[Opening DATA EXCERPTS section]
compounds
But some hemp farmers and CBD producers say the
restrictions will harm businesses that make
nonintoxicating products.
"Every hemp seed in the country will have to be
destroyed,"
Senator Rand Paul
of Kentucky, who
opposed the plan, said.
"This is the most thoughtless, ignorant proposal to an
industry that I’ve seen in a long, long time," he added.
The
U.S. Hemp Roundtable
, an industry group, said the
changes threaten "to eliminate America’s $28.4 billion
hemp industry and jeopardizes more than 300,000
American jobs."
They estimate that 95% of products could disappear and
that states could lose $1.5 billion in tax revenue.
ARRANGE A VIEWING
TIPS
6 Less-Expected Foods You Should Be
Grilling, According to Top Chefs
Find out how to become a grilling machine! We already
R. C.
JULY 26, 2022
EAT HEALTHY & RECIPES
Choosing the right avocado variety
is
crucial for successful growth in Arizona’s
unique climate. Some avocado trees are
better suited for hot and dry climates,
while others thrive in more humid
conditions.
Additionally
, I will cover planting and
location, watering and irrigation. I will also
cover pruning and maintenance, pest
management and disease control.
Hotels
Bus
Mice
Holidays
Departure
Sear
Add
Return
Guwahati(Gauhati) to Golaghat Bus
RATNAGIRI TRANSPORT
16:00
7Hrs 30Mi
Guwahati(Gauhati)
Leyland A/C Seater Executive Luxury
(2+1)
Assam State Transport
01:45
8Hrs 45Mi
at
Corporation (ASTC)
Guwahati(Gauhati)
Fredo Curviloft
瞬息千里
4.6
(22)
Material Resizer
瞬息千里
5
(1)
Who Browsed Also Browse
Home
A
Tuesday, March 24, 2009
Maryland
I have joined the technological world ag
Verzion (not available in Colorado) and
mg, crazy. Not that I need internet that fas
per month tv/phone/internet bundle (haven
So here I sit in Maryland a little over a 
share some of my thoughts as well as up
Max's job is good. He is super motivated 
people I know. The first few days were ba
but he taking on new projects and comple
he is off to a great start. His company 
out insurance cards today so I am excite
[Closing DATA EXCERPTS section]
[Opening DATA EXCERPTS section]
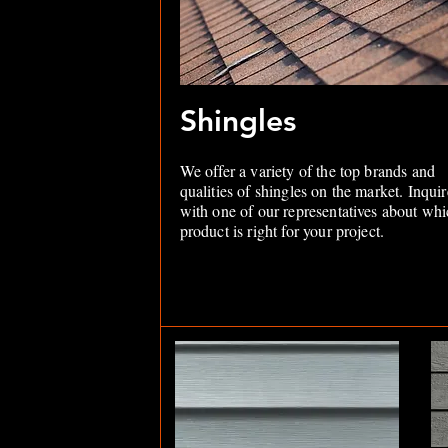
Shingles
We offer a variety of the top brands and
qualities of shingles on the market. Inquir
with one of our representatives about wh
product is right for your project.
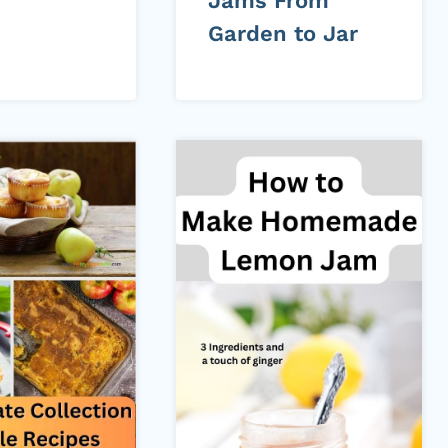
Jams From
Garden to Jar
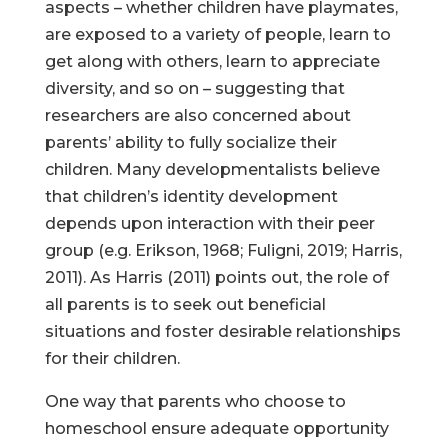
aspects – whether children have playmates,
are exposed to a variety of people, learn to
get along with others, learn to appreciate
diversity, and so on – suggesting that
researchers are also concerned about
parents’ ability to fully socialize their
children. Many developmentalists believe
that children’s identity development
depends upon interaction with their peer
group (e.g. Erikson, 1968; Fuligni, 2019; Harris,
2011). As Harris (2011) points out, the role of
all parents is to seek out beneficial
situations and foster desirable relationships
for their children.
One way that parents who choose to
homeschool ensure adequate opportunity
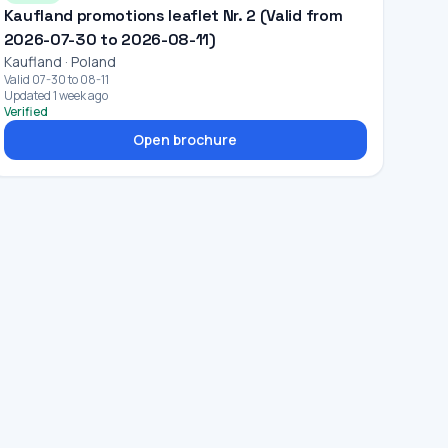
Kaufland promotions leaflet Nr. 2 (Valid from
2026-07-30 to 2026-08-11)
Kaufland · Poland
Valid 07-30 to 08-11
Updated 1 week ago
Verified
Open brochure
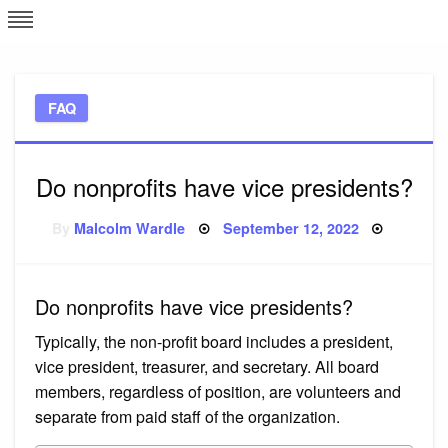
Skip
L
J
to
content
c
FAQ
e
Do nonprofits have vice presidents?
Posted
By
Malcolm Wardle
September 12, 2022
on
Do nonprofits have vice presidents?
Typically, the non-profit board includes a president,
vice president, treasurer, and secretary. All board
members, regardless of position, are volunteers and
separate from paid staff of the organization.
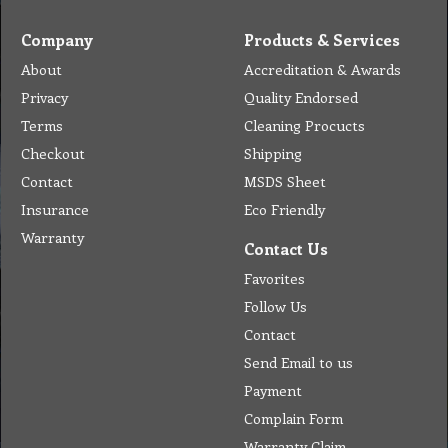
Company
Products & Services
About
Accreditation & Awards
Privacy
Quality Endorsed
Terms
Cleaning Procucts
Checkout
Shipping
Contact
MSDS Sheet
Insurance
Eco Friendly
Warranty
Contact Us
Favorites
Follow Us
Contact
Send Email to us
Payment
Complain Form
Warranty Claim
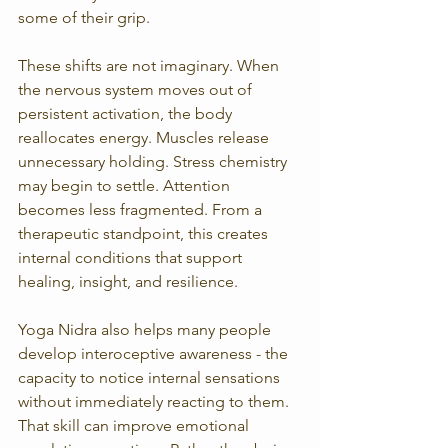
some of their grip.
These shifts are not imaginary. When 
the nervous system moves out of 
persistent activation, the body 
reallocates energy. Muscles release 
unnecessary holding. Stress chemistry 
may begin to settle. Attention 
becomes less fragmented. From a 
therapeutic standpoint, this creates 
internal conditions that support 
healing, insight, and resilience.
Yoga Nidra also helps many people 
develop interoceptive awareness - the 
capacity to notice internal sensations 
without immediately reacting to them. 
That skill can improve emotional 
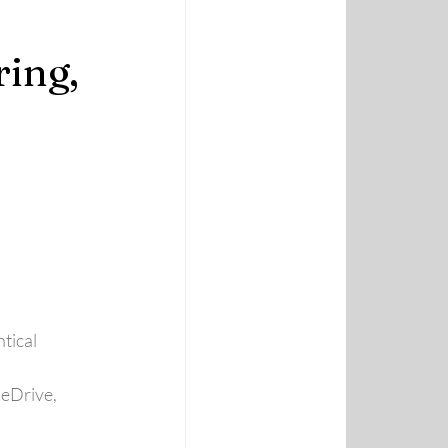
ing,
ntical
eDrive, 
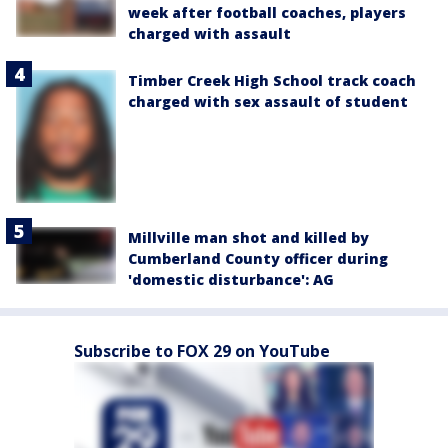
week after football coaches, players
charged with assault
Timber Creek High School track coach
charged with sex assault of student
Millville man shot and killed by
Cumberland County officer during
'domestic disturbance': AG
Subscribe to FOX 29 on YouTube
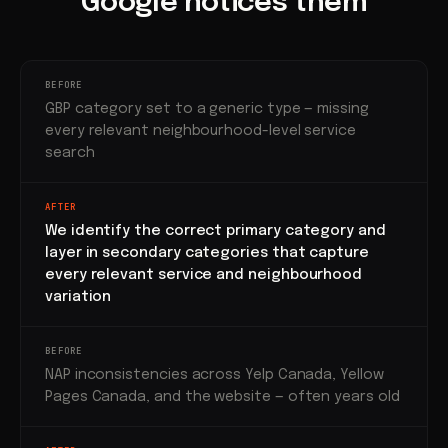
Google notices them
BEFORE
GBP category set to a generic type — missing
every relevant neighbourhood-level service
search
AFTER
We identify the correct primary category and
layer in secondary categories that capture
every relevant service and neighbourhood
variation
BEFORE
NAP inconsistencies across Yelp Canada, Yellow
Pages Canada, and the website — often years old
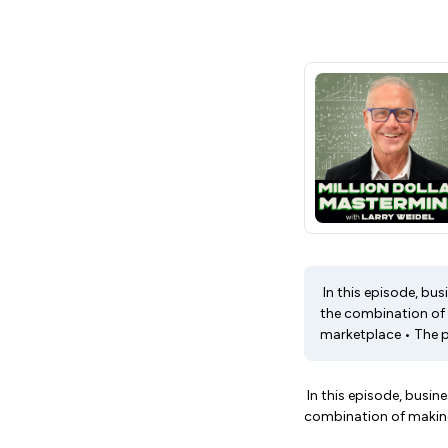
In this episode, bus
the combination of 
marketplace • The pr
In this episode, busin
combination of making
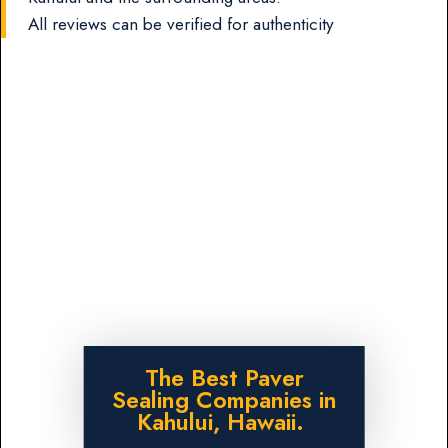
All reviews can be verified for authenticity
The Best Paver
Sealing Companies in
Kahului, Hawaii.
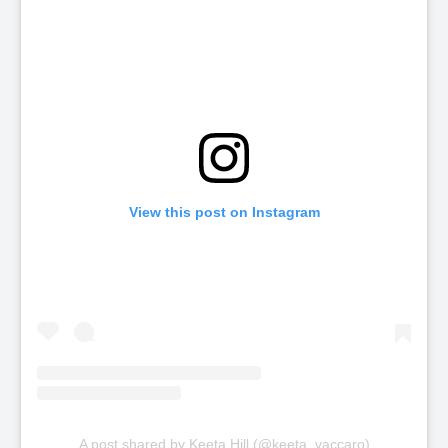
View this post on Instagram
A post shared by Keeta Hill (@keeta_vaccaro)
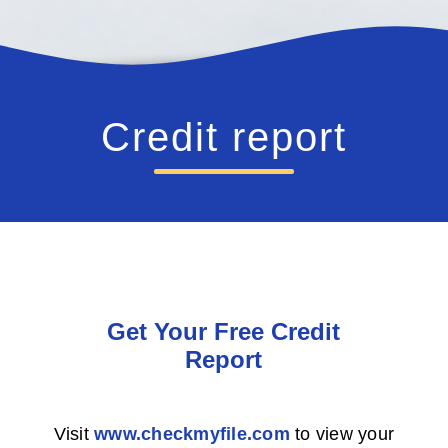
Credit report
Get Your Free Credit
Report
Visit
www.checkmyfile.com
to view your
[Closing DATA EXCERPTS section]
• [YOUR OBJECTIVE] Each line of the entries above that contains "week" is to be copied.

• [EXERCISE ANSWER]
Updated 1 week ago
week after football coaches, players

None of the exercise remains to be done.